Generic best-practices skill: A skill that says "follow best practices for X" without any of your project's specifics. The agentskills.io guide is explicit: skills grounded in real expertise outperform ones synthesized from generic references. If a skill could apply to any project, it's probably not pulling its weight.
Kitchen-sink skill: One skill that covers three domains. Flag for splitting — multiple narrow skills beat one broad one.
Tutorial instead of skill: The body explains what a concept is (what a PDF is, how HTTP works) instead of focusing on what the model wouldn't know. Cut the background.
Bait description: A description that lists every conceivable trigger keyword in a comma-separated list, hoping to match anything. This is overfitting — generalize to categories instead.
Missing gotchas: A skill that doesn't list the non-obvious things the model would get wrong. The gotchas section is often the highest-leverage content.
No examples: Output formats and edge cases are easier to convey with concrete examples than with prose.
Body longer than 500 lines: Push detailed reference material to references/ and tell the model when to read each file.

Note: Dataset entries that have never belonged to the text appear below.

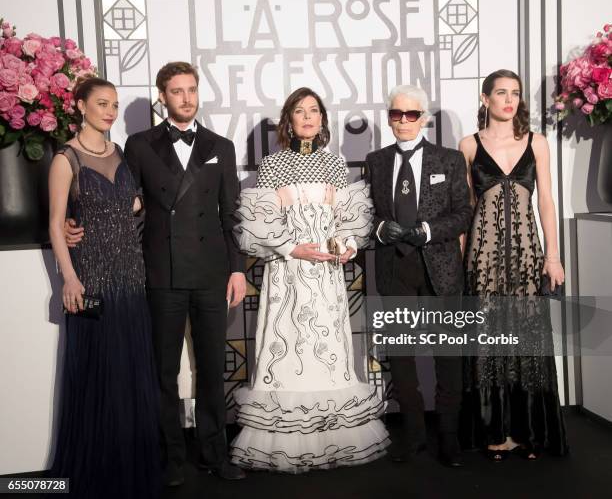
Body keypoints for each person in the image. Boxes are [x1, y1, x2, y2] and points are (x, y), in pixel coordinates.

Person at [64, 62, 247, 485]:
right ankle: (172, 458)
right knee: (163, 371)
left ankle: (215, 453)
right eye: (176, 91)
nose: (186, 99)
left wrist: (237, 270)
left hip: (211, 273)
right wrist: (78, 223)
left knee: (212, 367)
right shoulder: (140, 144)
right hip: (161, 273)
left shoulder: (221, 145)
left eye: (191, 90)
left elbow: (229, 214)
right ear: (162, 97)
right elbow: (125, 202)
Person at [230, 87, 390, 473]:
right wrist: (291, 249)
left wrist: (348, 244)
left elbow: (349, 218)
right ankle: (282, 444)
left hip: (327, 276)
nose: (307, 117)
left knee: (327, 348)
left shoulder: (335, 164)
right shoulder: (271, 165)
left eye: (314, 111)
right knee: (286, 346)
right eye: (299, 111)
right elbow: (259, 224)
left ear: (322, 120)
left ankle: (334, 441)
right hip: (287, 273)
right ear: (289, 120)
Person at [48, 76, 160, 498]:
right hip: (91, 280)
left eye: (114, 104)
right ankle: (95, 474)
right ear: (80, 106)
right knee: (98, 375)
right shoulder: (66, 160)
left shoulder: (121, 155)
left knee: (130, 375)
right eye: (101, 103)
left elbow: (134, 206)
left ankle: (128, 470)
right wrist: (69, 277)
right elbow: (56, 225)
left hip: (131, 278)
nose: (110, 111)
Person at [458, 69, 568, 461]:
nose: (510, 100)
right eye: (501, 93)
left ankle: (530, 433)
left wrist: (552, 256)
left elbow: (546, 202)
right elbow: (466, 209)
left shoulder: (537, 142)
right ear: (485, 98)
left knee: (527, 337)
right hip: (482, 257)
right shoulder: (468, 145)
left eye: (516, 93)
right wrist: (459, 263)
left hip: (525, 254)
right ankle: (496, 431)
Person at [365, 85, 472, 467]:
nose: (404, 121)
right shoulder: (375, 161)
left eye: (412, 115)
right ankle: (412, 437)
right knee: (401, 356)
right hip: (395, 268)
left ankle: (448, 438)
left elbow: (463, 213)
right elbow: (367, 213)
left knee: (448, 355)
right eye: (397, 114)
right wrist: (380, 229)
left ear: (424, 118)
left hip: (440, 268)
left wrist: (427, 231)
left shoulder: (451, 159)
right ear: (389, 116)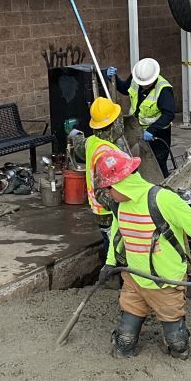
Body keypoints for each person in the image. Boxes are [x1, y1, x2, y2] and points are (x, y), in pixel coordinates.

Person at [93, 149, 191, 360]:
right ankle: (127, 342)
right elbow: (116, 234)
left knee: (178, 345)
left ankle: (177, 343)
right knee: (125, 341)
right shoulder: (120, 206)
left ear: (121, 184)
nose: (108, 194)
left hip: (165, 282)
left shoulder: (163, 199)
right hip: (134, 279)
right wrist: (110, 263)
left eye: (109, 189)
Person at [106, 58, 175, 176]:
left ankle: (163, 185)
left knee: (158, 164)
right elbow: (124, 89)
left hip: (157, 133)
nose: (144, 86)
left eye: (147, 84)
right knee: (138, 162)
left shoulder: (164, 90)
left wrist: (151, 130)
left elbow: (169, 114)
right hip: (136, 129)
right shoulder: (137, 77)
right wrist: (114, 78)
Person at [85, 96, 125, 261]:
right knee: (115, 246)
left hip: (97, 208)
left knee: (107, 238)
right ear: (112, 125)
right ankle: (113, 275)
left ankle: (106, 265)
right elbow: (103, 188)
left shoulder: (92, 141)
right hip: (108, 209)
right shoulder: (107, 154)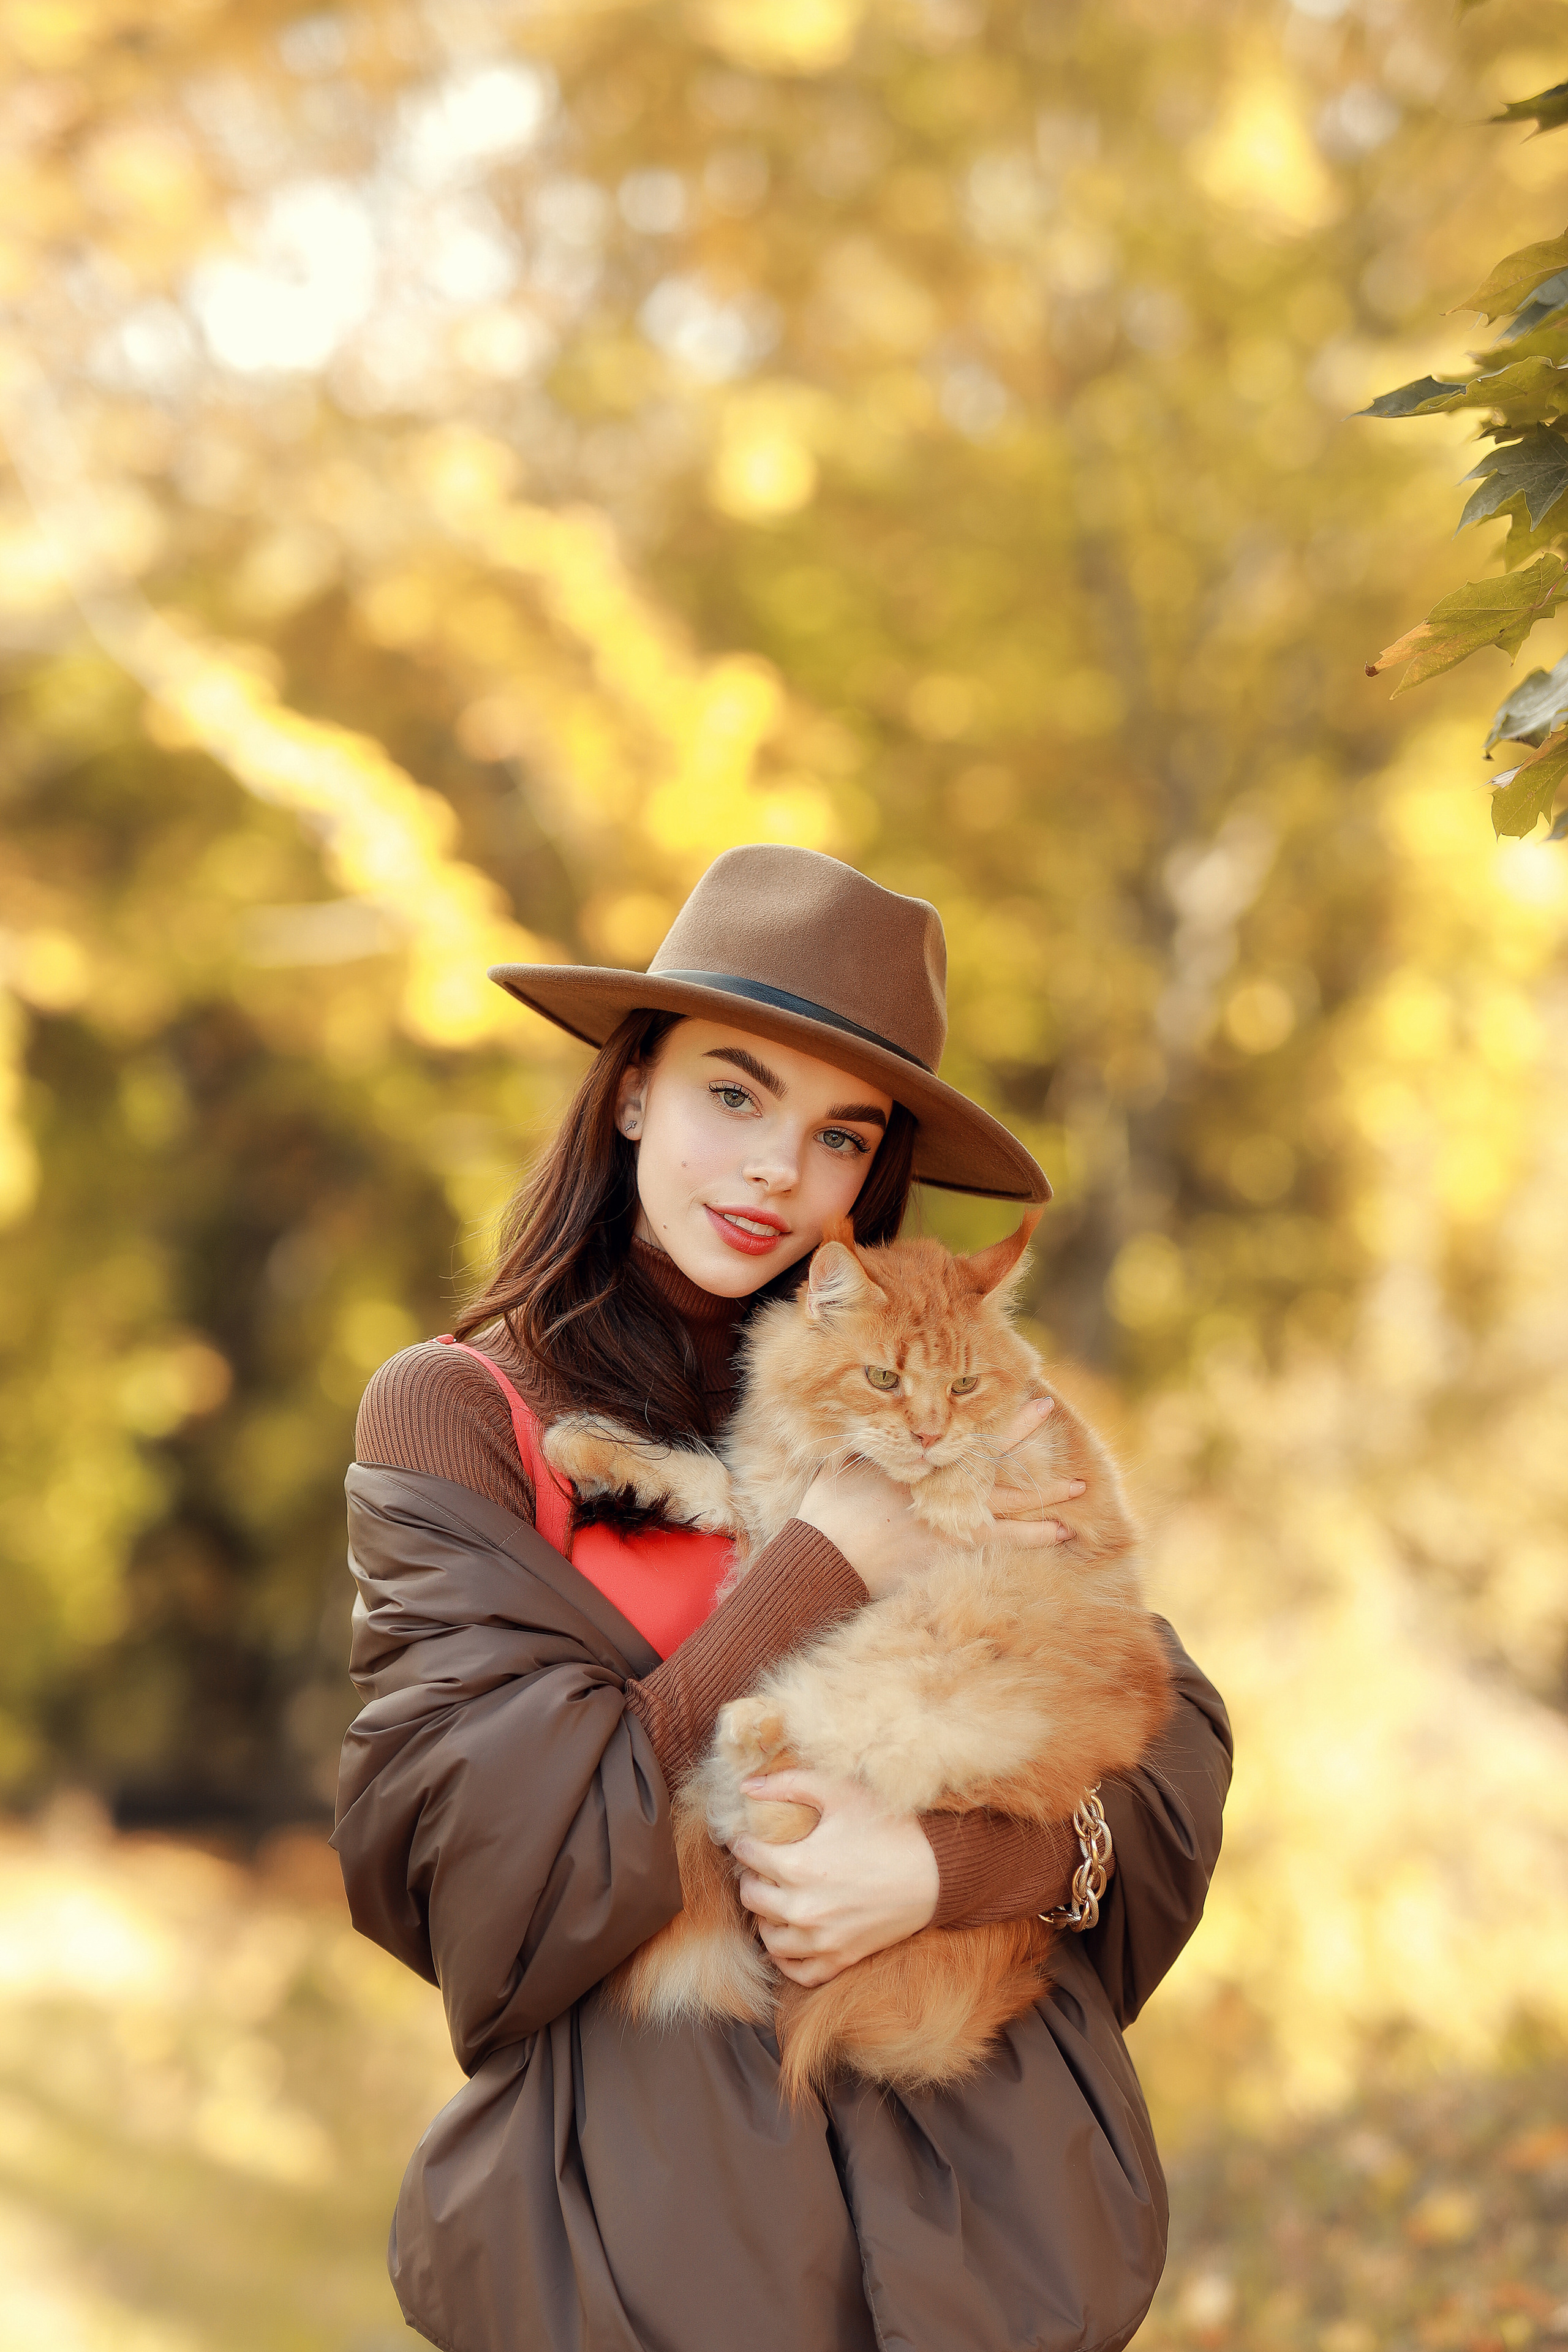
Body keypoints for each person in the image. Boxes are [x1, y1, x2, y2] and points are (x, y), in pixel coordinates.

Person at [333, 844, 1232, 2352]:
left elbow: (1158, 1757)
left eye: (838, 1137)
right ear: (632, 1090)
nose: (774, 1172)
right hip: (647, 2256)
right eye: (731, 1096)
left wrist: (952, 1870)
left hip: (989, 2250)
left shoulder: (936, 1384)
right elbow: (488, 1858)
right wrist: (825, 1562)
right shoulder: (462, 1412)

For the full list and how to fix each, see references/common-issues.md.

Bundled resources

references/specification-checklist.md — Detailed Dimension 1 audit checks.
references/best-practices-checklist.md — Detailed Dimension 2 audit checks.
references/description-guide.md — Detailed Dimension 3 audit guide.
references/common-issues.md — Catalog of recurring problems and their fixes.
scripts/audit_skill.py — Programmatic Dimension 1 checks (spec + body length).
assets/report-template.md — The report structure to fill in for the user.

Read the relevant reference file before auditing in that dimension. Don't try to hold all four checklists in your head at once.

Communicating with the user

Match the user's familiarity. Most users optimizing a skill know what YAML and frontmatter are; some don't. When in doubt:

"frontmatter" / "kebab-case" → safe to use without definition.
"trigger rate" / "eval" / "assertion" → brief definition on first use.
"progressive disclosure" → worth a one-sentence definition; it's the central concept.

The user is iterating on an artifact they care about. Be direct about what's wrong and why. Don't pad the report with "great question!" — they want signal.